The modifications to include rocket propulsion to the SR-71
likely would not fit within its very-critical shape. The M-21 variant that launched the D-21 drone
was limited in payload size, to the size
of that drone (not very large). A rocket
might be added in the tail cone of a B-1B,
but its payload would be limited to that which would fit in its bomb
bay. That B-1B option would reach a low
supersonic launch speed at the high path angle needed, with a rather-dangerous zoom climb and
recovery after drop.
That brings up the danger of supersonic store
separation. There is a very good
reason that most military aircraft, even
those capable of supersonic flight, are
limited to high-subsonic weapon release speeds.
That is because the inherent wobbles of a released store will include
pitch-up, thus developing lift. At high enough speeds, that lift generated by the wobbling store
will exceed its weight, and it can
easily fly up and collide with the drop aircraft, before the store’s drag can pull it behind.
It cost a destroyed airplane and the life of one of the two
crew, to learn this lesson with the M-21
trying to launch a D-21 drone (without a booster) at just about Mach 3. That is why the drone was re-fitted with a
big booster, and launched subsonically
from B-52’s instead. It’s not that
supersonic store separation cannot be done (because that booster separated at
Mach 3 from the D-21). But successful
supersonic store separation is very difficult to achieve, and the risks of doing it are inherently very
high.
So how fast a drop speed can be obtained? That depends upon the gas turbine engines
powering the launch aircraft. Those are
seriously limited by the high air temperatures associated with capturing
supersonic air. Most are limited to
about Mach 2.5. There are a very few
that went faster: those powering the
XB-70 at Mach 3, those powering the
SR-71 variants at Mach 3.2, and the 500
hour short-life, replace-don’t-overhaul engines
in the Mig-25 at Mach 3.5. So, to have a wide range of possible engines
available for new designs, it looks like
Mach 2.5 at drop is “about it” with gas turbine. Maybe Mach 3.
So, the answer would
seem to be a mixed-propulsion airplane with gas turbine propulsion, augmented by parallel-burn rocket
propulsion, added to enable the
zoom-climb by a sharp pull-up maneuver.
This would be at high altitude near 45,000 feet, for the drop of the rocket vehicle. To do this successfully, the very difficult supersonic store
separation problem must be very carefully addressed! Both aircraft and crews are at serious risk.

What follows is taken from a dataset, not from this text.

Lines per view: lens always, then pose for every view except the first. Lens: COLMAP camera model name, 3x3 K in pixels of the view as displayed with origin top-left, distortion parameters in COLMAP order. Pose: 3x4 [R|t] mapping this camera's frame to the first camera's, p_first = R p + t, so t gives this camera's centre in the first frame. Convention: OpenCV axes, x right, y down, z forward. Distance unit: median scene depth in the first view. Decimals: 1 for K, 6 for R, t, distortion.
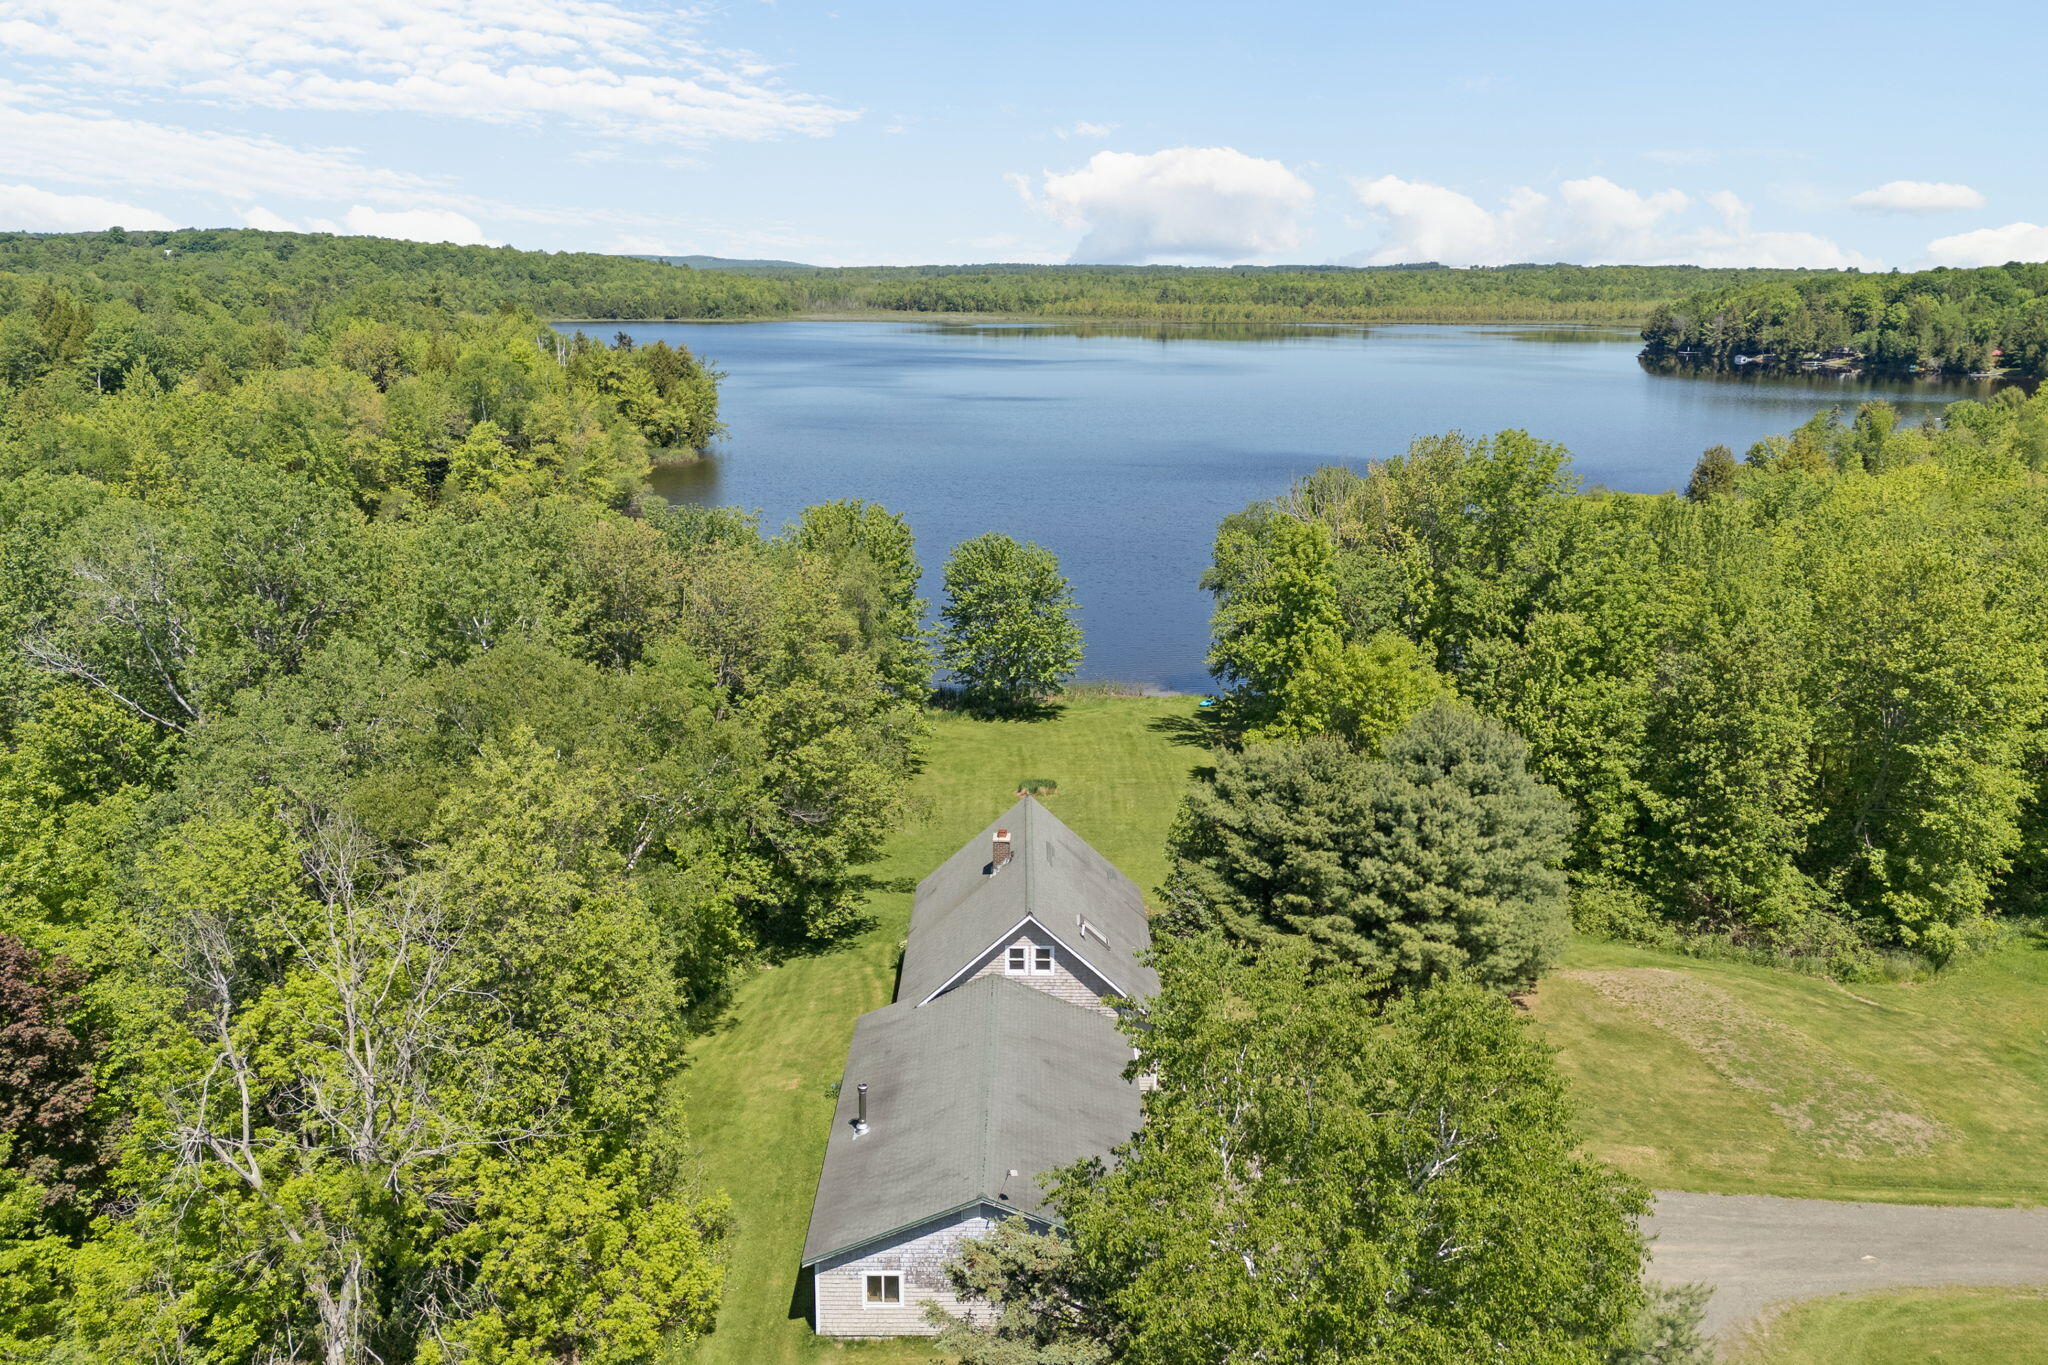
lens RADIAL K [[1481.9, 0, 1024.0], [0, 1481.9, 682.5], [0, 0, 1]] dist [0.080747, -0.084322]
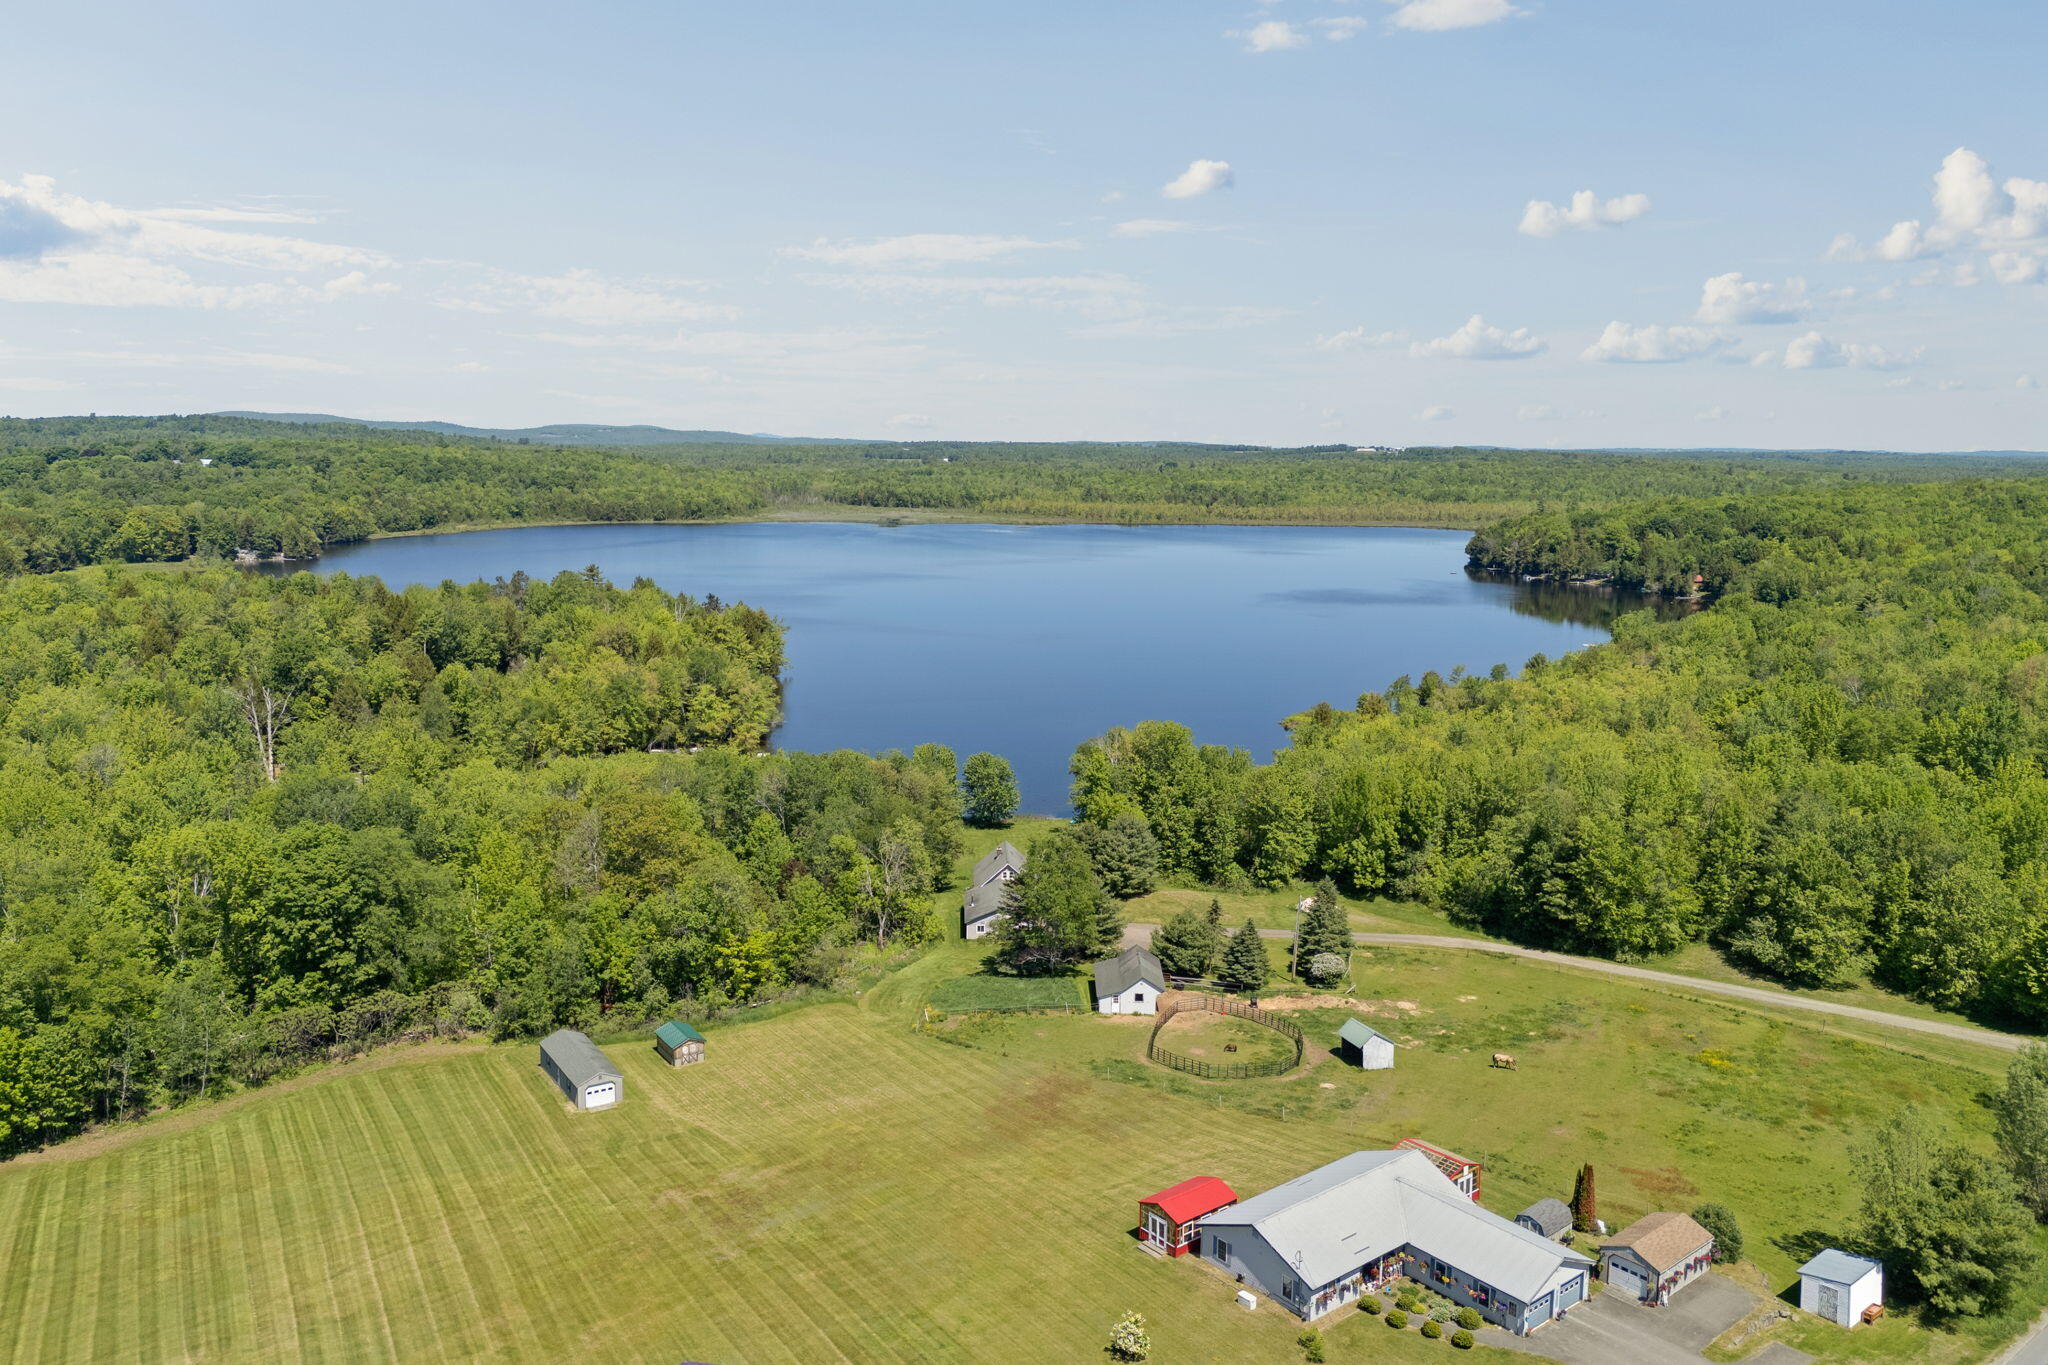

Mach 2.5 at that altitude would be 2419 feet/second (0.737
km/s), less than 10% of low circular
orbit speed, so one is still looking
at a two-stage rocket vehicle to reach orbit. Deliverable payload would be limited in size
by the size of the drop aircraft, since
that in turn limits the size of the rocket vehicle it can drop.
In a word, this has
already been done with subsonic carrier aircraft, although it has proven no more attractive
than vertical rocket launch, at
best. The supersonic release has yet to
be tried, and will prove both difficult
and dangerous, although the improvement
in attractiveness may be worth that effort and risk. No one yet knows.